The latest strides came in the first quarter when as Netflix eked out a profit of $2.7 million, or 5 cents per share. That contrasted with a loss of $4.6 million, or 8 cents per share, last year.
If not for the costs for refinancing some of Netflix’s debt, the company said it would have earned 31 cents per share. That figure topped the average analyst estimate of 18 cents per share.
Revenue rose 18 per cent from last year to $1.02 billion — about $7 million above analyst forecasts
Hastings envisions Netflix becoming as popular as any channel on cable or broadcast TV, with as many as 90 million subscribers. To realize that goal, he decided in 2010 that Netflix should become more like Time Warner Inc.’s HBO channel and develop more series that can’t be seen anywhere else.
That was a big change for Netflix, which had primarily licensed content that have previously been shown in movie theatres and on traditional television networks.
Netflix took its first major leap in its new direction in early February with the debut of “House of Cards,” a critically acclaimed series made exclusively for Netflix. The series, starring Academy Award-winning actor Kevin Spacey, reportedly cost Netflix $100 million, amplifying fears the company was spending more than it could afford.
In another breakthrough, Netflix released all 13 episodes of “House of Cards” at once, raising the risk that many people would just accept the company’s standard offer of a free month of service and then quit. But Netflix said fewer than 8,000 people resorted to what it calls “free-trial gaming” during the first quarter.
“I think we’re focused on moving toward more and more exclusive content, which reinforces a reason to join Netflix and a reason to subscribe,” Hastings said in a Monday conference call with analysts. Without providing specific numbers, Hastings said “House of Cards” had a “nice impact but a gentle impact” on subscriber growth during the first quarter.

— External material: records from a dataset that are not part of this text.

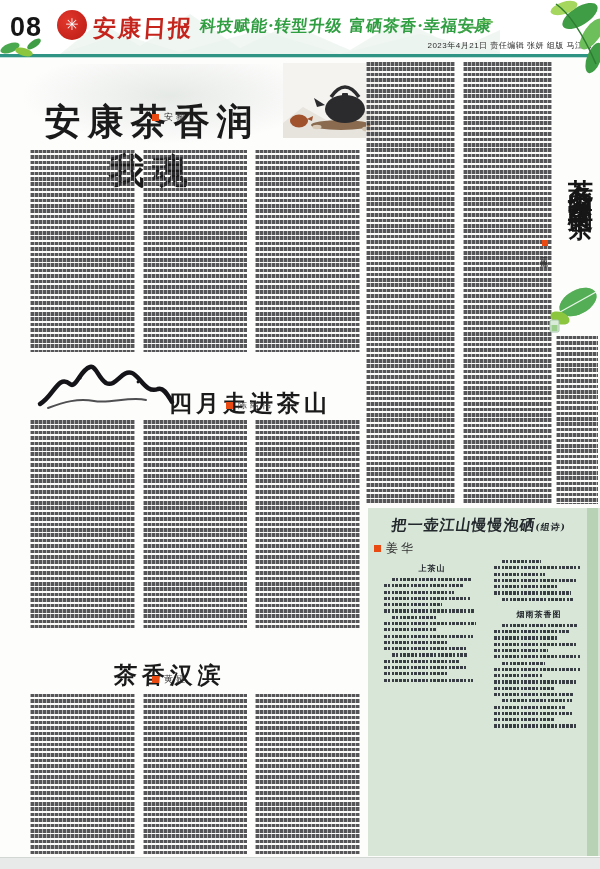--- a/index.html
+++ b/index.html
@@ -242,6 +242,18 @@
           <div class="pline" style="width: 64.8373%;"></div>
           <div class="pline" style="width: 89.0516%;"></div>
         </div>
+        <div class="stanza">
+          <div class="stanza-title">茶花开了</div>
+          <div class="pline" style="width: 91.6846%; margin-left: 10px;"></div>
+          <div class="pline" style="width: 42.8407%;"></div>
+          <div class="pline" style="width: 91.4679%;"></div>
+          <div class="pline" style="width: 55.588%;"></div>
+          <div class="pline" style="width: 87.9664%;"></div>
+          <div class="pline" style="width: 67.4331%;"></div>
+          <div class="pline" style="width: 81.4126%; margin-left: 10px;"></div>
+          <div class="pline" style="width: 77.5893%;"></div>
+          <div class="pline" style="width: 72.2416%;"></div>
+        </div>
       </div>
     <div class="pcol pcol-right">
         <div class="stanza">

Netflix is becoming so popular that too many people using the same account are trying to watch video at the same time. The company currently allows no more than two devices to watch at the same time. Netflix said Monday that is introducing a $12-per-month plan that will allow up to four devices using the same account to watch video. Hastings expects less than 1 per cent, or fewer than 292,000, U.S. subscribers to upgrade to the more expensive plan. He also reiterated Netflix’s intention to keep its standard steaming option at $8 per month.
Another original series, “Hemlock Grove,” came out on Netflix last Friday. Although the horror series didn’t get great reviews from TV critics, Netflix said Monday that the viewership of “Hemlock Grove” during its first weekend surpassed the numbers posted by “House of Cards.”
Another Netflix exclusive, the resurrection of “Arrested Development,” is scheduled for next month.
Neither “Hemlock Grove” nor “Arrested Development” is expected to be compelling enough to overcome a traditional lull that occurs in Netflix’s subscriber growth during the spring, when warmer weather and longer daylight hours decrease people’s interest in staying indoors to watch TV. The company expects to add 230,000 to 880,000 U.S. subscribers during the current three months ending in June.
As Netflix’s Internet video service attracts more customers, the DVD-by-mail that once was the company’s foundation continues to crumble. Netflix lost another 240,000 DVD subscribers during the first quarter, pushing the number of customers on that service below 8 million for the first time since 2007. Despite the downturn, the DVD service remains highly profitable.
The company, which is based in Los Gatos, Calif., expects its second-quarter earnings to at least double from the 11 cents per share posted at the same time last year. Management envisions earnings for the current quarter ranging from 23 cents to 48 cents per share. Wall Street is expecting 39 cents a share, according to FactSet.